▸ MATERIAL TO PROCESS
<<<<
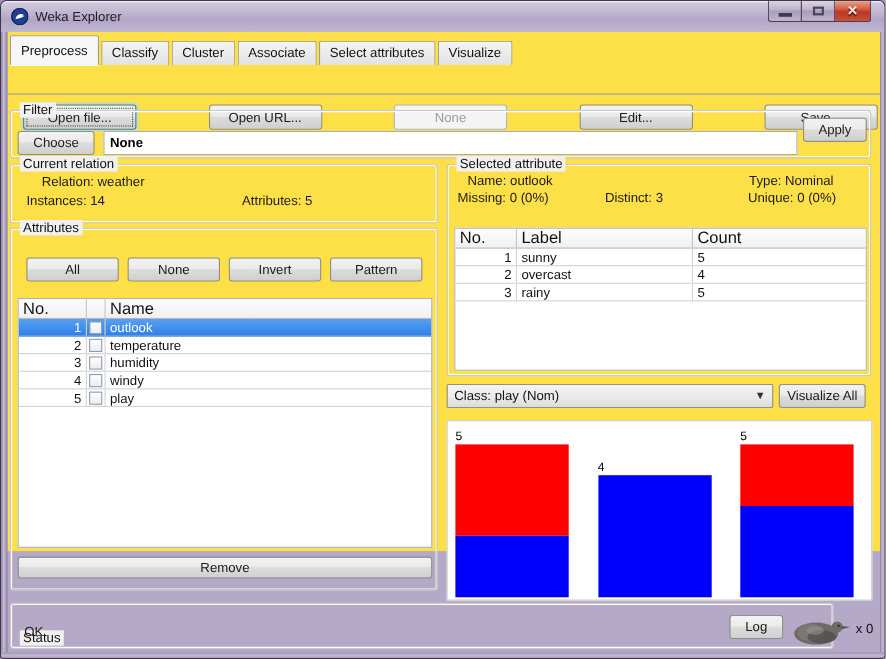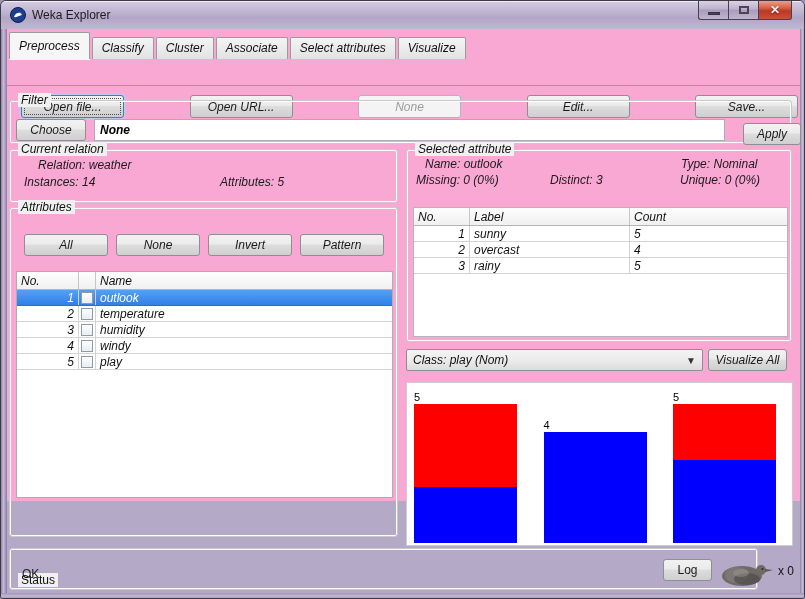--- a/index.html
+++ b/index.html
@@ -8,21 +8,21 @@
 
   
   #titlebar { position:absolute; left:0; top:0; width:805px; height:28px;
     background:linear-gradient(180deg,#d4cde1 0%,#bfb4d1 40%,#b2a5c6 60%,#c0b6d1 100%);
     border-radius:5px 5px 0 0; box-shadow:inset 0 1px 0 rgba(255,255,255,.65); }
   .frame-side { position:absolute; top:28px; height:564px; width:6px;
     background:linear-gradient(90deg,#8d80a5,#c7bed7 40%,#a79ac0 70%,#8d80a5); }
   #frame-left { left:0; } #frame-right { left:799px; }
   #frame-bottom { position:absolute; left:0; top:592px; width:805px; height:7px;
     background:linear-gradient(180deg,#a294ba,#c3b9d4 45%,#8d80a5); border-radius:0 0 3px 3px; }
-  #content { position:absolute; left:6px; top:28px; width:793px; height:472px; background:#f9a8d4;font-style:italic; }
+  #content { position:absolute; left:6px; top:28px; width:793px; height:472px; background:#fde047; }
 
   #app-icon { position:absolute; left:9px; top:6px; width:16px; height:16px; }
   #title-text { position:absolute; left:31px; top:7px; font-size:12px; color:#1c1c1c; }
 
   .winbtns { position:absolute; top:0; left:697px; height:19px; display:flex; }
   .winbtn { height:19px; border:1px solid #46404f; border-top:none; display:flex; align-items:center; justify-content:center;
     background:linear-gradient(180deg,#d9d3e4 0%,#bdb2cd 45%,#a89bbd 50%,#c0b5d0 100%); }
   .winbtn.min { width:30px; border-radius:0 0 0 3px; border-right:none; }
   .winbtn.max { width:30px; border-right:none; }
   .winbtn.close { width:34px; border-radius:0 0 3px 0;
@@ -55,21 +55,21 @@
 
   .lbl { position:absolute; font-size:12px; color:#1b1b1b; white-space:nowrap; }
 
   
   .filter-field { position:absolute; left:84px; top:18px; width:631px; height:22px; background:#fff;
     border:1px solid #abadb3; font-weight:bold; font-size:12px; padding:3px 0 0 5px; }
 
   
   .listbox { position:absolute; background:#fff; border:1px solid #abadb3; overflow:hidden; }
   .trow { display:flex; height:16px; font-size:12px; color:#111; border-bottom:1px solid #d3d3d3; align-items:center; }
-  .thead { height:18px; background:linear-gradient(180deg,#fdfdfd,#f0f0f0); border-bottom:1px solid #b5b5b5; font-size:12px; }
+  .thead { height:18px; background:linear-gradient(180deg,#fdfdfd,#f0f0f0); border-bottom:1px solid #b5b5b5; font-size:15px; }
   .tcell { height:100%; display:flex; align-items:center; padding:0 4px; border-right:1px solid #d3d3d3; overflow:hidden; }
   .thead .tcell { border-right:1px solid #c5c5c5; }
   .num { justify-content:flex-end; }
   .trow.selected { background:linear-gradient(180deg,#57a0f2,#2f80e7); color:#fff; border-bottom:1px solid #2f6fc1; }
   .cb { width:12px; height:12px; border:1px solid #8d9bab; background:linear-gradient(180deg,#fefefe,#e9edf1); }
 
   
   .combo { position:absolute; border:1px solid #8e8f8f; border-radius:2px; font-size:12px; color:#111;
     background:linear-gradient(180deg,#f4f4f4,#e9e9e9 60%,#dcdcdc); display:flex; align-items:center; padding:0 6px; }
   .combo .arrow { margin-left:auto; font-size:10px; color:#333; }
@@ -128,21 +128,21 @@
       <div class="btn">Open URL...</div>
       <div class="btn disabled">None</div>
       <div class="btn">Edit...</div>
       <div class="btn">Save...</div>
     </div>
 
     <div class="gbox" style="left:2px; top:71px; width:783px; height:44px;">
       <span class="gtitle">Filter</span>
       <div class="btn" style="position:absolute; left:6px; top:18px; width:70px; height:22px;">Choose</div>
       <div class="filter-field">None</div>
-      <div class="btn" style="position:absolute; left:720px; top:22px; width:58px; height:22px;margin-left:13px;">Apply</div>
+      <div class="btn" style="position:absolute; left:720px; top:6px; width:58px; height:22px;">Apply</div>
     </div>
 
     <div class="gbox" style="left:2px; top:120px; width:389px; height:54px;">
       <span class="gtitle">Current relation</span>
       <span class="lbl" style="left:28px; top:8px;"><span>Relation:</span>&nbsp;<span>weather</span></span>
       <span class="lbl" style="left:14px; top:25px;"><span>Instances:</span>&nbsp;<span>14</span></span>
       <span class="lbl" style="left:210px; top:25px;"><span>Attributes:</span>&nbsp;<span>5</span></span>
     </div>
 
     <div class="gbox" style="left:2px; top:178px; width:389px; height:330px;">
@@ -190,20 +190,21 @@
         </div>
         <div class="trow">
           <div class="tcell num" style="width:62px;">5</div>
           <div class="tcell" style="width:17px; padding:0 2px;">
               <div class="cb"></div>
             </div>
           <div class="tcell" style="flex:1; border-right:none;">play</div>
         </div>
       </div>
 
+      <div class="btn" style="position:absolute; left:6px; top:298px; width:377px; height:20px;">Remove</div>
     </div>
 
     <div class="gbox" style="left:399px; top:120px; width:386px; height:193px;">
       <span class="gtitle">Selected attribute</span>
       <span class="lbl" style="left:18px; top:7px;"><span>Name:</span>&nbsp;<span>outlook</span></span>
       <span class="lbl" style="left:274px; top:7px;"><span>Type:</span>&nbsp;<span>Nominal</span></span>
       <span class="lbl" style="left:9px; top:23px;"><span>Missing:</span>&nbsp;<span>0 (0%)</span></span>
       <span class="lbl" style="left:143px; top:23px;"><span>Distinct:</span>&nbsp;<span>3</span></span>
       <span class="lbl" style="left:273px; top:23px;"><span>Unique:</span>&nbsp;<span>0 (0%)</span></span>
>>>>
Output the whole listing exactly. Pictures stay out.

--- a/index.html
+++ b/index.html
@@ -8,21 +8,21 @@
 
   
   #titlebar { position:absolute; left:0; top:0; width:805px; height:28px;
     background:linear-gradient(180deg,#d4cde1 0%,#bfb4d1 40%,#b2a5c6 60%,#c0b6d1 100%);
     border-radius:5px 5px 0 0; box-shadow:inset 0 1px 0 rgba(255,255,255,.65); }
   .frame-side { position:absolute; top:28px; height:564px; width:6px;
     background:linear-gradient(90deg,#8d80a5,#c7bed7 40%,#a79ac0 70%,#8d80a5); }
   #frame-left { left:0; } #frame-right { left:799px; }
   #frame-bottom { position:absolute; left:0; top:592px; width:805px; height:7px;
     background:linear-gradient(180deg,#a294ba,#c3b9d4 45%,#8d80a5); border-radius:0 0 3px 3px; }
-  #content { position:absolute; left:6px; top:28px; width:793px; height:472px; background:#f9a8d4;font-style:italic; }
+  #content { position:absolute; left:6px; top:28px; width:793px; height:472px; background:#fde047; }
 
   #app-icon { position:absolute; left:9px; top:6px; width:16px; height:16px; }
   #title-text { position:absolute; left:31px; top:7px; font-size:12px; color:#1c1c1c; }
 
   .winbtns { position:absolute; top:0; left:697px; height:19px; display:flex; }
   .winbtn { height:19px; border:1px solid #46404f; border-top:none; display:flex; align-items:center; justify-content:center;
     background:linear-gradient(180deg,#d9d3e4 0%,#bdb2cd 45%,#a89bbd 50%,#c0b5d0 100%); }
   .winbtn.min { width:30px; border-radius:0 0 0 3px; border-right:none; }
   .winbtn.max { width:30px; border-right:none; }
   .winbtn.close { width:34px; border-radius:0 0 3px 0;
@@ -55,21 +55,21 @@
 
   .lbl { position:absolute; font-size:12px; color:#1b1b1b; white-space:nowrap; }
 
   
   .filter-field { position:absolute; left:84px; top:18px; width:631px; height:22px; background:#fff;
     border:1px solid #abadb3; font-weight:bold; font-size:12px; padding:3px 0 0 5px; }
 
   
   .listbox { position:absolute; background:#fff; border:1px solid #abadb3; overflow:hidden; }
   .trow { display:flex; height:16px; font-size:12px; color:#111; border-bottom:1px solid #d3d3d3; align-items:center; }
-  .thead { height:18px; background:linear-gradient(180deg,#fdfdfd,#f0f0f0); border-bottom:1px solid #b5b5b5; font-size:12px; }
+  .thead { height:18px; background:linear-gradient(180deg,#fdfdfd,#f0f0f0); border-bottom:1px solid #b5b5b5; font-size:15px; }
   .tcell { height:100%; display:flex; align-items:center; padding:0 4px; border-right:1px solid #d3d3d3; overflow:hidden; }
   .thead .tcell { border-right:1px solid #c5c5c5; }
   .num { justify-content:flex-end; }
   .trow.selected { background:linear-gradient(180deg,#57a0f2,#2f80e7); color:#fff; border-bottom:1px solid #2f6fc1; }
   .cb { width:12px; height:12px; border:1px solid #8d9bab; background:linear-gradient(180deg,#fefefe,#e9edf1); }
 
   
   .combo { position:absolute; border:1px solid #8e8f8f; border-radius:2px; font-size:12px; color:#111;
     background:linear-gradient(180deg,#f4f4f4,#e9e9e9 60%,#dcdcdc); display:flex; align-items:center; padding:0 6px; }
   .combo .arrow { margin-left:auto; font-size:10px; color:#333; }
@@ -128,21 +128,21 @@
       <div class="btn">Open URL...</div>
       <div class="btn disabled">None</div>
       <div class="btn">Edit...</div>
       <div class="btn">Save...</div>
     </div>
 
     <div class="gbox" style="left:2px; top:71px; width:783px; height:44px;">
       <span class="gtitle">Filter</span>
       <div class="btn" style="position:absolute; left:6px; top:18px; width:70px; height:22px;">Choose</div>
       <div class="filter-field">None</div>
-      <div class="btn" style="position:absolute; left:720px; top:22px; width:58px; height:22px;margin-left:13px;">Apply</div>
+      <div class="btn" style="position:absolute; left:720px; top:6px; width:58px; height:22px;">Apply</div>
     </div>
 
     <div class="gbox" style="left:2px; top:120px; width:389px; height:54px;">
       <span class="gtitle">Current relation</span>
       <span class="lbl" style="left:28px; top:8px;"><span>Relation:</span>&nbsp;<span>weather</span></span>
       <span class="lbl" style="left:14px; top:25px;"><span>Instances:</span>&nbsp;<span>14</span></span>
       <span class="lbl" style="left:210px; top:25px;"><span>Attributes:</span>&nbsp;<span>5</span></span>
     </div>
 
     <div class="gbox" style="left:2px; top:178px; width:389px; height:330px;">
@@ -190,20 +190,21 @@
         </div>
         <div class="trow">
           <div class="tcell num" style="width:62px;">5</div>
           <div class="tcell" style="width:17px; padding:0 2px;">
               <div class="cb"></div>
             </div>
           <div class="tcell" style="flex:1; border-right:none;">play</div>
         </div>
       </div>
 
+      <div class="btn" style="position:absolute; left:6px; top:298px; width:377px; height:20px;">Remove</div>
     </div>
 
     <div class="gbox" style="left:399px; top:120px; width:386px; height:193px;">
       <span class="gtitle">Selected attribute</span>
       <span class="lbl" style="left:18px; top:7px;"><span>Name:</span>&nbsp;<span>outlook</span></span>
       <span class="lbl" style="left:274px; top:7px;"><span>Type:</span>&nbsp;<span>Nominal</span></span>
       <span class="lbl" style="left:9px; top:23px;"><span>Missing:</span>&nbsp;<span>0 (0%)</span></span>
       <span class="lbl" style="left:143px; top:23px;"><span>Distinct:</span>&nbsp;<span>3</span></span>
       <span class="lbl" style="left:273px; top:23px;"><span>Unique:</span>&nbsp;<span>0 (0%)</span></span>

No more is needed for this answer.